The National Oceanic and Atmospheric Association, better known by the abbreviation NOAA, is one of those government bodies that operates in the background of your life. But even though you’re usually unaware of its existence, it’s vitally important. NOAA provides weather and climate data to a huge range of other government offices, as well as to private companies and directly to the people. Crucial government services such as weather tracking and hazardous material cleanup fall under the purview of NOAA, too. But these services could be at risk.

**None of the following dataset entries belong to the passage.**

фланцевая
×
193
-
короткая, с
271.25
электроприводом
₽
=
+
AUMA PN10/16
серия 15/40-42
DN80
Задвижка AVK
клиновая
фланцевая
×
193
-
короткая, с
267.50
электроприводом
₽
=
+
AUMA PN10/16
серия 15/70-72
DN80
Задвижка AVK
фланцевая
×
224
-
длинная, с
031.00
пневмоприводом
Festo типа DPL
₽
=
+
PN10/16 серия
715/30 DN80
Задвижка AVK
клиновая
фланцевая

This week, The Washington Post reported that the White House has proposed an unprecedented 17 percent cut to NOAA’s 2018 budget. In light of this news, Inverse composed a list of the top five services we could stand to lose if NOAA’s funding is cut.
Coastal Flood Protection
The National Ocean Service, a department of NOAA, is responsible for helping coastal communities protect themselves from storms and the growing effects of sea level rise. If NOAA is defunded, the National Ocean Service will have fewer resources for coral reef conservation, estuary zone protection, and habitat research that will allow coastal communities to better prepare for natural disasters.
Ever heard of the National Weather Service? Well, it’s part of NOAA. When you get a push notification on your phone that tells you about a coming storm, where do you think the associated data come from? That’s right. NOAA satellites. Budget cuts to NOAA could hurt our ability to track weather events like hurricanes and prepare properly for them. According to NOAA, weather monitoring only costs Americans $3 per year.

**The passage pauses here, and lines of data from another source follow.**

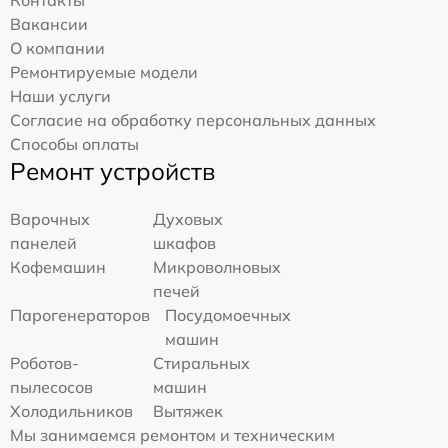
Контакты
Вакансии
О компании
Ремонтируемые модели
Наши услуги
Согласие на обработку персональных данных
Способы оплаты
Ремонт устройств
Варочных
Духовых
панелей
шкафов
Кофемашин
Микроволновых
печей
Парогенераторов
Посудомоечных
машин
Роботов-
Стиральных
пылесосов
машин
Холодильников
Вытяжек
Мы занимаемся ремонтом и техническим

“Cutting NOAA’s satellite budget will compromise NOAA’s mission of keeping Americans safe from extreme weather and providing forecasts that allow businesses and citizens to make smart plans,” former NOAA administrator Jane Lubchenco told The Washington Post.
Oil Spill Clean-Up
Are we starting to see a pattern here? NOAA is behind a lot more than you might think. The Office of Response and Restoration is the NOAA office responsible for helping coastal communities clean up after hazardous events like oil and chemical spills. This is the office that spearheaded the response to the devastating 2010 Deepwater Horizon oil spill in the Gulf of Mexico that released millions of barrels of oil into sensitive fisheries. Cuts to NOAA funding could put this office at risk.
The insurance industry relies on NOAA for accurate, localized data on flood patterns and weather trends. These data form the basis of the risk management calculations that allow insurance companies to properly assess levels of insurance for homeowners.
Sea Grant, a program that supports 33 college programs that do research on coastal and oceanic health, could be cut entirely under the proposed budget. The $73 million program helps train the next generation of fisheries, climate, and coastal ecosystems researchers. But under the new budget plan, these programs would lose funding.
This proposed budget, which is based on documents obtained by The Washington Post, is not yet finalized. The final numbers could end up being different from the ones currently reported. Hopefully, the government will listen to scientific experts and refrain from making such drastic cuts to the NOAA budget.